-- Task to complete --
Reproduce every line of text in the rows below verbatim, leaving the pictures out of your answer.

-- Rows --
╭──
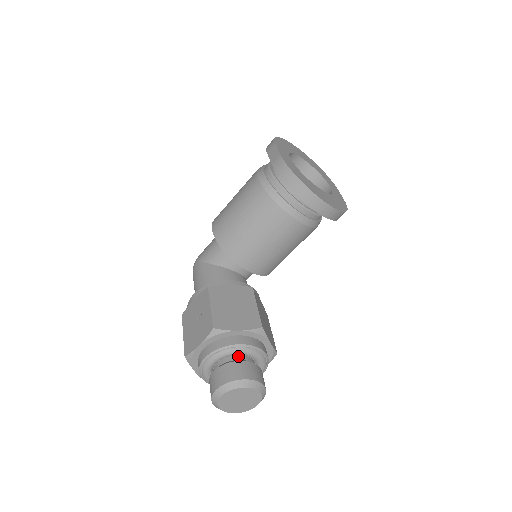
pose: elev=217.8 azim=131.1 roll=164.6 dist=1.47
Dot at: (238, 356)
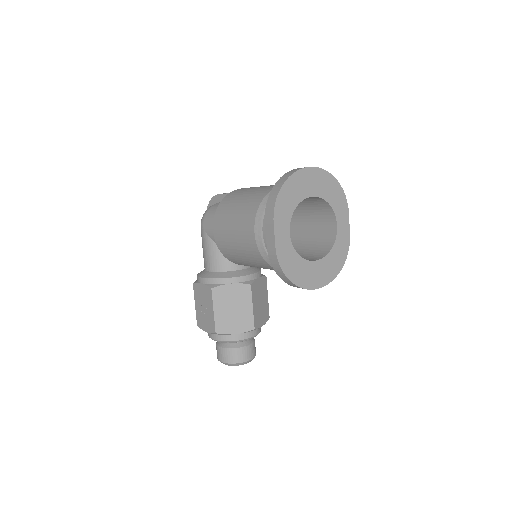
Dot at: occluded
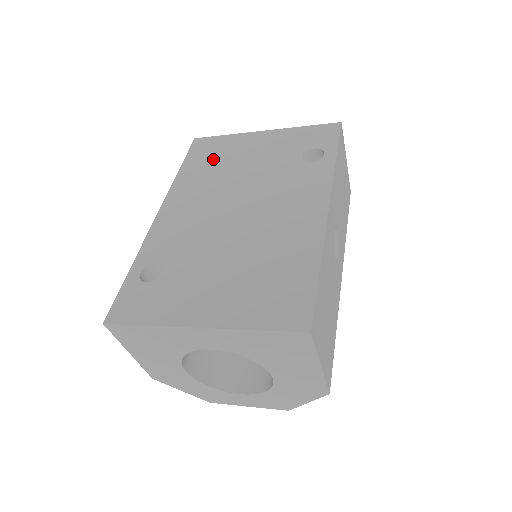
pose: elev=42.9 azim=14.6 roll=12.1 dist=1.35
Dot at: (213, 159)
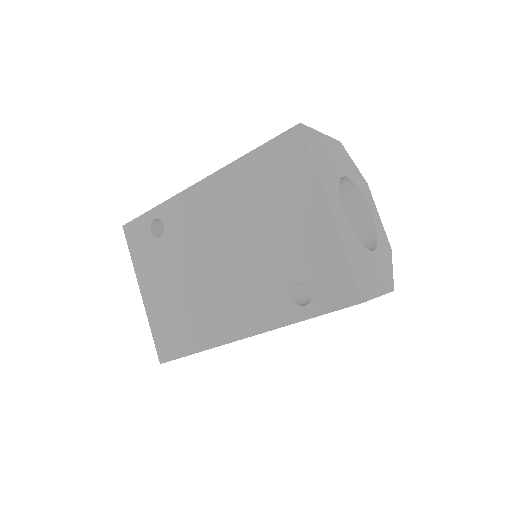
╰──
-- The result --
pose: elev=217.8 azim=131.1 roll=164.6 dist=1.47
Dot at: (238, 356)
Dot at: occluded
pose: elev=42.9 azim=14.6 roll=12.1 dist=1.35
Dot at: (213, 159)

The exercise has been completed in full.